Monday, May 17, 2010

Latitudes are all relative

I can't believe how often I hear people using the latitude of a winery to sell their wines. "Oh, it's the same latitude as (fill in the blank). That reasoning is an easy, lazy and completely misleading way to compare 2 wineries that are continents apart.
I know, it sounds easy to use this not only to explain, but to help understand. Wine grape growing is a complicated matter that depends on many factors for success. Latitude is unfortunately, usually not the most important factor. Cleveland, Chicago and NYC all lie along the same Latitude as Burgundy, Napa is considerably further south than Bordeaux, and actually, Willamette Valley is the same Latitude as Bordeaux.
Factors we don't discuss often enough are the Trades (or Tradewinds) which save Dijon from Midwest-type Winters, even though it is further North than Minnesota. Diurnal temperature swings, which have more to do with relative average humidity than global position, unless you factor in marine influence. Then there is alkali vs. acid soil types, which is a completely different set of micro-factors.
It's tempting to try to oversimplify something as complex as grape growing, but as consumers dig deeper to try to figure out why their Pinot Noir from Winnipeg tastes more like something you'd find in a salad than what you might expect to find in Burgundy, you'd better come up with a better explanation.

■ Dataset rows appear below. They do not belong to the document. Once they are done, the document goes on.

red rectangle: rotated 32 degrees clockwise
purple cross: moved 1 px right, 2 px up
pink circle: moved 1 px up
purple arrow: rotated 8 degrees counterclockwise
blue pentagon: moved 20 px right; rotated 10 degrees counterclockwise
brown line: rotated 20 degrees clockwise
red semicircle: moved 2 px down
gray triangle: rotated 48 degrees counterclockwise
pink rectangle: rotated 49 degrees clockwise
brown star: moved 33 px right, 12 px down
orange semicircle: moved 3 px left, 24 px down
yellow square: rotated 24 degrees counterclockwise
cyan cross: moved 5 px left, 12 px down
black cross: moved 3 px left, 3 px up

  1. No different than folks who live just outside of Beverly Hills calling where they live 'Beverly Hills Adjacent' . . .

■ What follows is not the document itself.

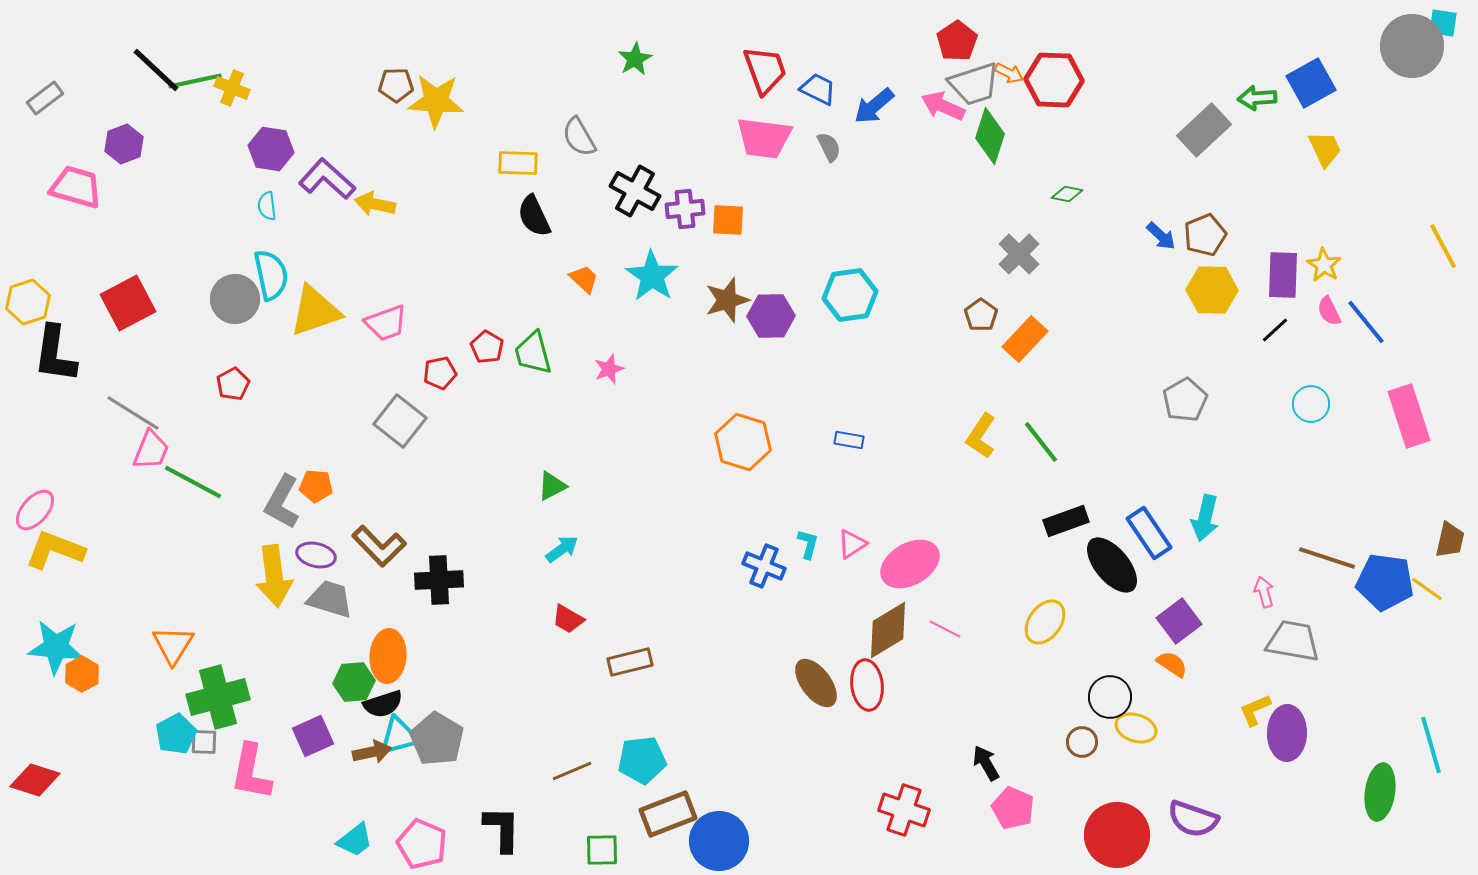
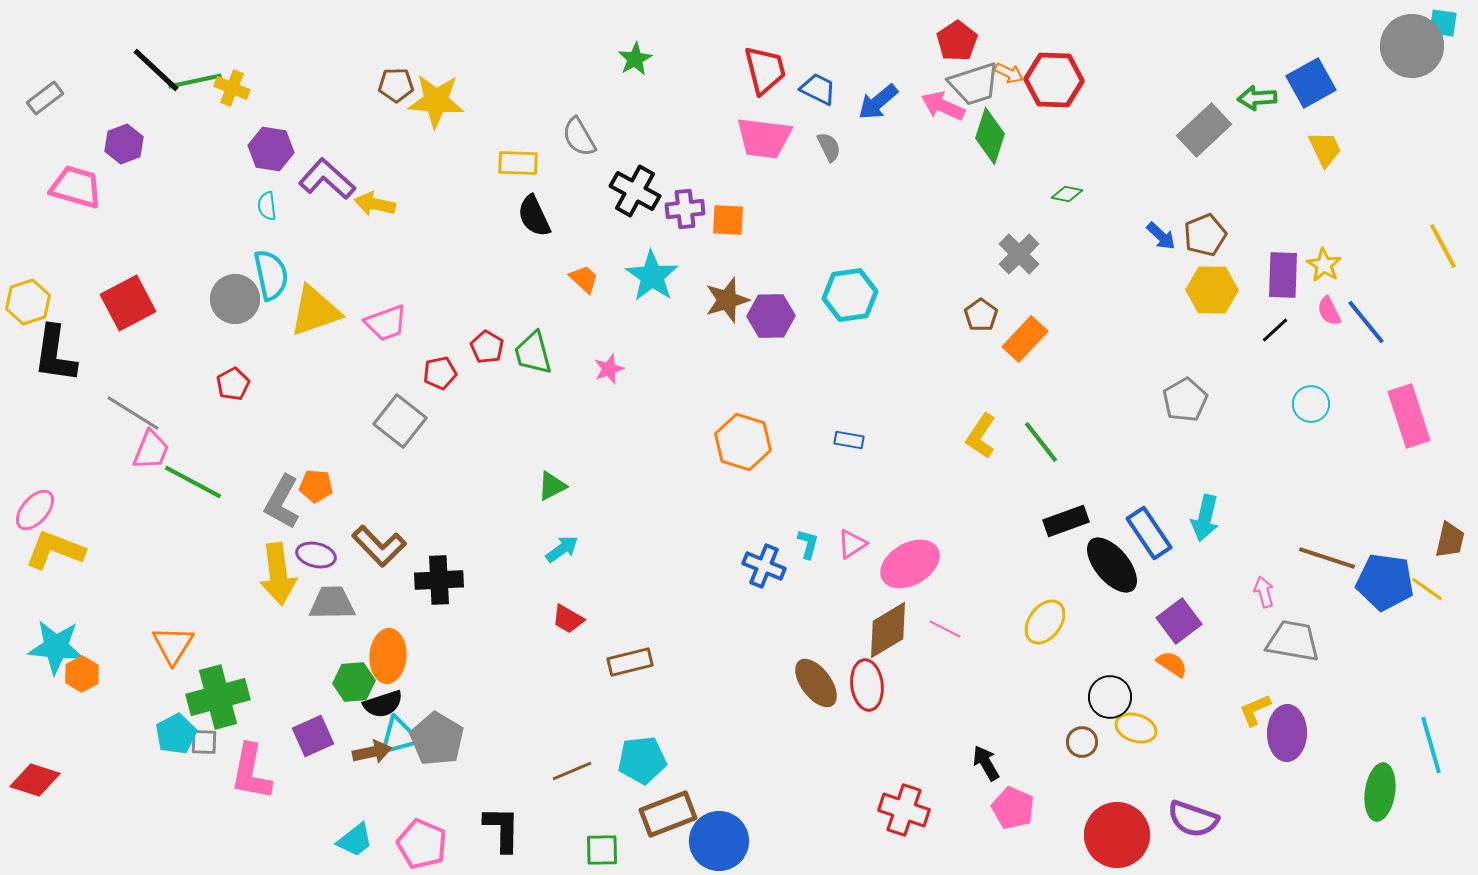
red trapezoid at (765, 70): rotated 6 degrees clockwise
blue arrow at (874, 106): moved 4 px right, 4 px up
yellow arrow at (274, 576): moved 4 px right, 2 px up
gray trapezoid at (330, 599): moved 2 px right, 4 px down; rotated 18 degrees counterclockwise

    Have to find some way to compare yourself to something you 'know' others like . . .

    Sad, really - can't a wine stand on its own two feet and be appreciated for what it is?!?!?

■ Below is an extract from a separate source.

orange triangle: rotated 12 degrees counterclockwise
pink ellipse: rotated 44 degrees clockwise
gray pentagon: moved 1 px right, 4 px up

  2. The same lattitude in the same valley might be worth noting. But the same lattitude in a different state? Give me a break.

  3. When most people in the USA think New Zealand is part of Australia, and that New Zealand has kangaroos on their labels, it sometimes helps to utilize lattitude to help people get their heads around the fact that 45 degrees SOUTH (Central Otago) is similar to Burgundy at 45 degrees north, and a great place to grow Pinot Noir. It's not being lazy, just trying to connect on any level that works!

  4. Pinot Seller-This is actually a great point. You are absolutely correct, using latitude as a general tool to show some orientation is COMPLETELY acceptable in my eyes. It's the "blank vineyard" lies on the same parallel as Chave that kills me.